──────── EXERCISE INPUT ────────

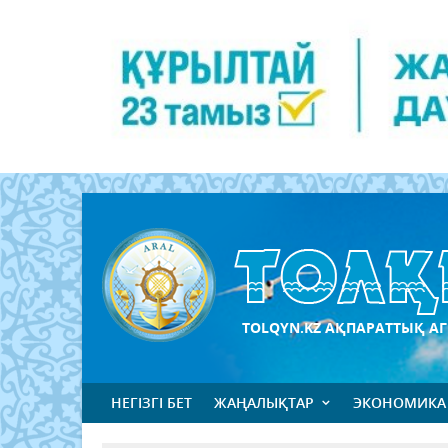
TOLQYN.KZ АҚПАРАТТЫҚ АГ
НЕГІЗГІ БЕТ
ЖАҢАЛЫҚТАР
ЭКОНОМИКА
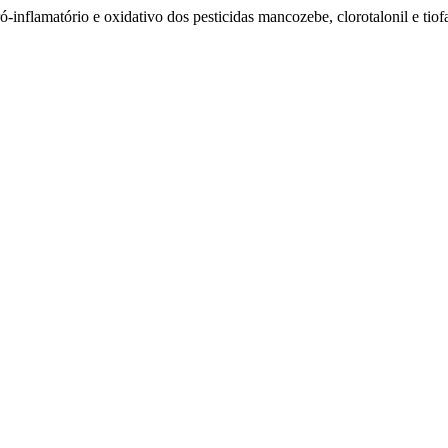
ró-inflamatório e oxidativo dos pesticidas mancozebe, clorotalonil e tiof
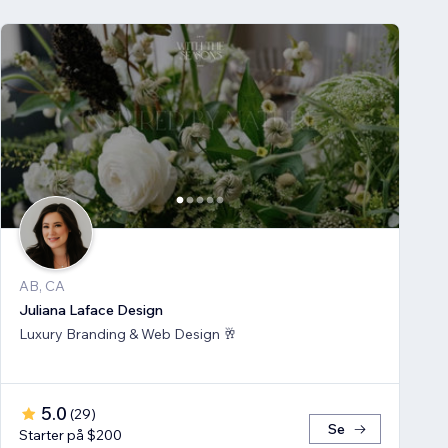
AB, CA
Juliana Laface Design
Luxury Branding & Web Design 🥂
5.0
(
29
)
Se
Starter på $200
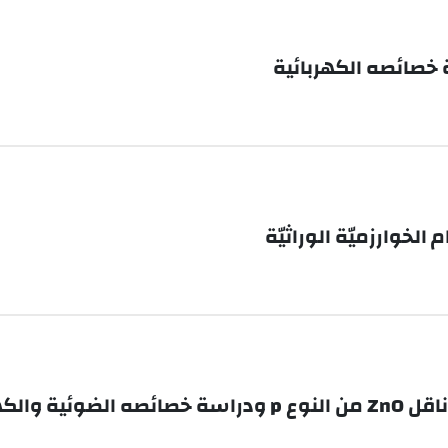
الخوارزميّة الوراثيّة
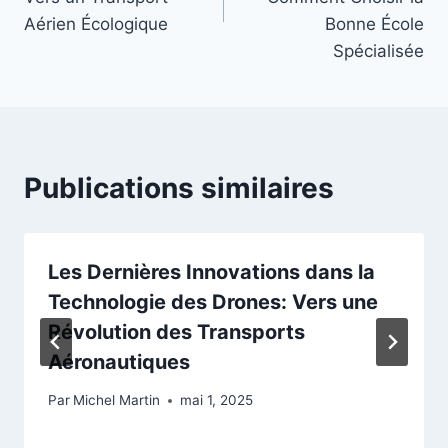
Aérien Écologique
Bonne École
Spécialisée
Publications similaires
Les Dernières Innovations dans la
Technologie des Drones: Vers une
Révolution des Transports
Aéronautiques
Par
Michel Martin
mai 1, 2025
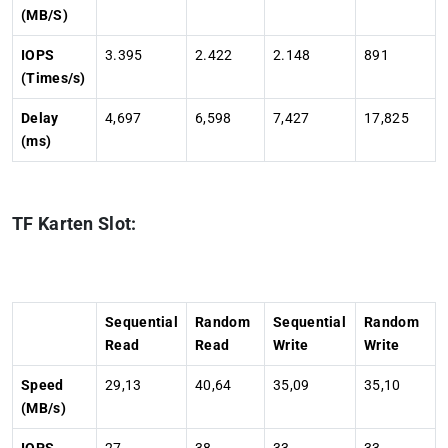
(MB/S)
IOPS
3.395
2.422
2.148
891
(Times/s)
Delay
4,697
6,598
7,427
17,825
(ms)
TF Karten Slot:
Sequential
Random
Sequential
Random
Read
Read
Write
Write
Speed
29,13
40,64
35,09
35,10
(MB/s)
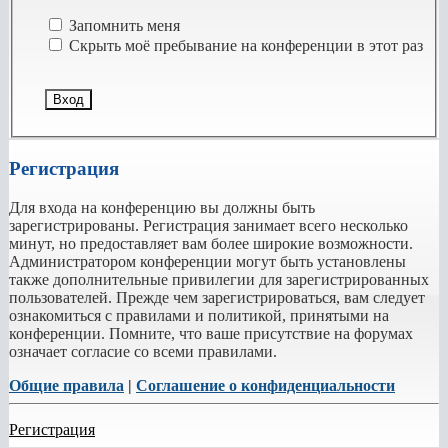
Запомнить меня
Скрыть моё пребывание на конференции в этот раз
Регистрация
Для входа на конференцию вы должны быть
зарегистрированы. Регистрация занимает всего несколько
минут, но предоставляет вам более широкие возможности.
Администратором конференции могут быть установлены
также дополнительные привилегии для зарегистрированных
пользователей. Прежде чем зарегистрироваться, вам следует
ознакомиться с правилами и политикой, принятыми на
конференции. Помните, что ваше присутствие на форумах
означает согласие со всеми правилами.
Общие правила
|
Соглашение о конфиденциальности
Регистрация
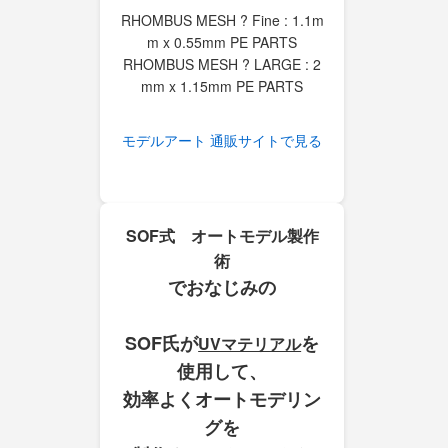
RHOMBUS MESH ? Fine : 1.1m
m x 0.55mm PE PARTS
RHOMBUS MESH ? LARGE : 2
mm x 1.15mm PE PARTS
モデルアート 通販サイトで見る
SOF式 オートモデル製作
術
でおなじみの
SOF氏が
を
UVマテリアル
使用して、
効率よくオートモデリン
グを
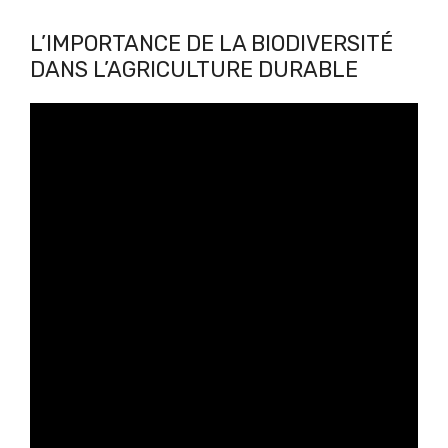
L’IMPORTANCE DE LA BIODIVERSITÉ
DANS L’AGRICULTURE DURABLE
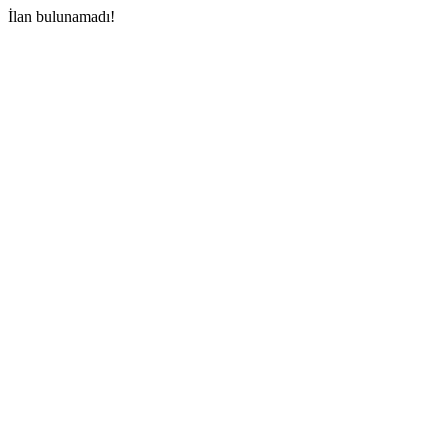
İlan bulunamadı!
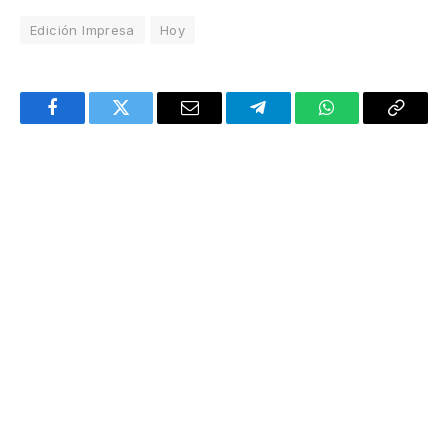
Edición Impresa
Hoy
Facebook
Twitter
Email
Telegram
WhatsApp
Copy
Link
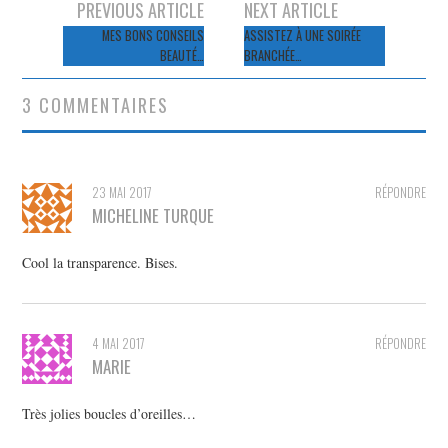
Navigation
PREVIOUS ARTICLE
NEXT ARTICLE
des
MES BONS CONSEILS
ASSISTEZ À UNE SOIRÉE
BEAUTÉ…
BRANCHÉE…
articles
3 COMMENTAIRES
23 MAI 2017
RÉPONDRE
MICHELINE TURQUE
Cool la transparence. Bises.
4 MAI 2017
RÉPONDRE
MARIE
Très jolies boucles d’oreilles…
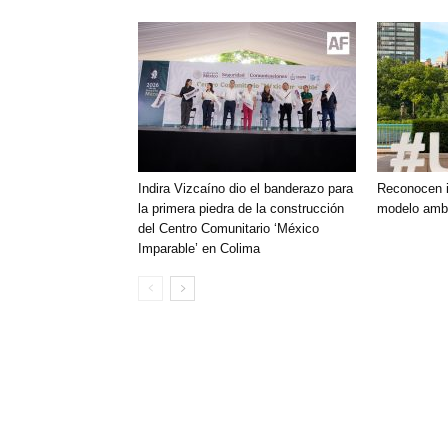
Indira Vizcaíno dio el banderazo para
Reconocen i
la primera piedra de la construcción
modelo ambi
del Centro Comunitario ‘México
Imparable’ en Colima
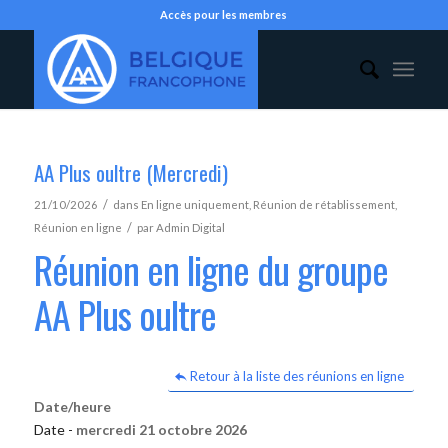
Accès pour les membres
AA Plus oultre (Mercredi)
/
21/10/2026
dans
En ligne uniquement
,
Réunion de rétablissement
,
/
Réunion en ligne
par
Admin Digital
Réunion en ligne du groupe
AA Plus oultre
Retour à la liste des réunions en ligne
Date/heure
Date -
mercredi 21 octobre 2026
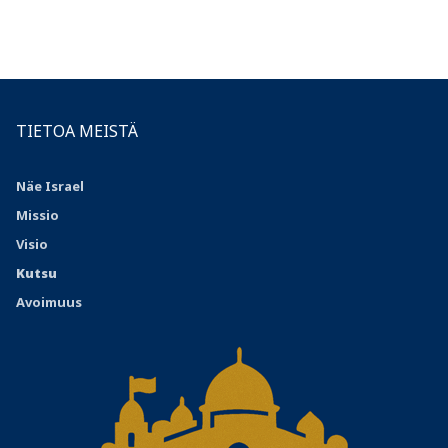
TIETOA MEISTÄ
Näe Israel
Missio
Visio
Kutsu
Avoimuus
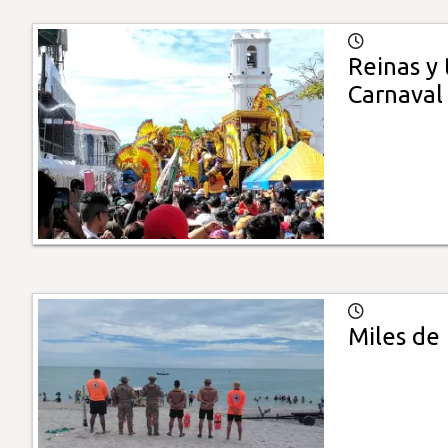
Reinas y
Carnaval
Miles de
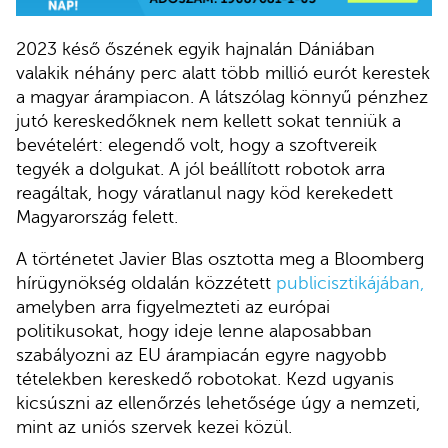
2023 késő őszének egyik hajnalán Dániában
valakik néhány perc alatt több millió eurót kerestek
a magyar árampiacon. A látszólag könnyű pénzhez
jutó kereskedőknek nem kellett sokat tenniük a
bevételért: elegendő volt, hogy a szoftvereik
tegyék a dolgukat. A jól beállított robotok arra
reagáltak, hogy váratlanul nagy köd kerekedett
Magyarország felett.
A történetet Javier Blas osztotta meg a Bloomberg
hírügynökség oldalán közzétett
publicisztikájában
,
amelyben arra figyelmezteti az európai
politikusokat, hogy ideje lenne alaposabban
szabályozni az EU árampiacán egyre nagyobb
tételekben kereskedő robotokat. Kezd ugyanis
kicsúszni az ellenőrzés lehetősége úgy a nemzeti,
mint az uniós szervek kezei közül.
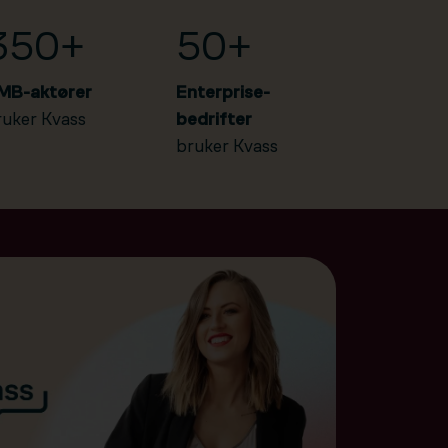
350+
50+
MB-aktører
Enterprise-
ruker Kvass
bedrifter
bruker Kvass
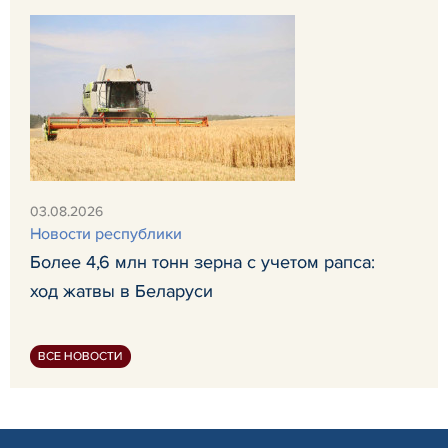
03.08.2026
Новости республики
Более 4,6 млн тонн зерна с учетом рапса:
ход жатвы в Беларуси
ВСЕ НОВОСТИ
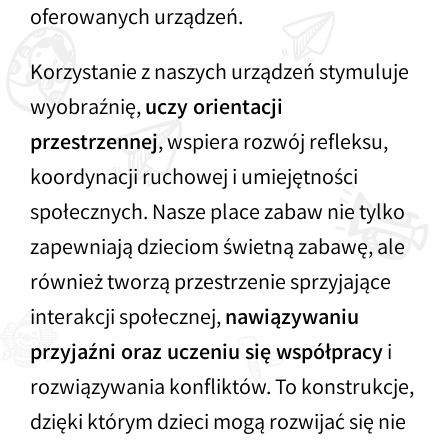
oferowanych urządzeń.
Siłownie plenerowe – profesjonalne
urządzenia
Korzystanie z naszych urządzeń stymuluje
wyobraźnię,
uczy orientacji
przestrzennej
, wspiera rozwój refleksu,
koordynacji ruchowej i umiejętności
społecznych. Nasze place zabaw nie tylko
zapewniają dzieciom świetną zabawę, ale
również tworzą przestrzenie sprzyjające
interakcji społecznej,
nawiązywaniu
przyjaźni oraz uczeniu się współpracy
i
rozwiązywania konfliktów. To konstrukcje,
dzięki którym dzieci mogą rozwijać się nie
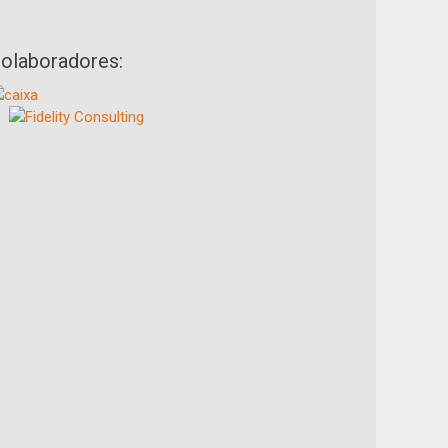
olaboradores:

────────

THE TASK: Count the lines of the records that contain the string "arra", with case taken into account, and reply with the number alone.

EXERCISE ANSWER: 2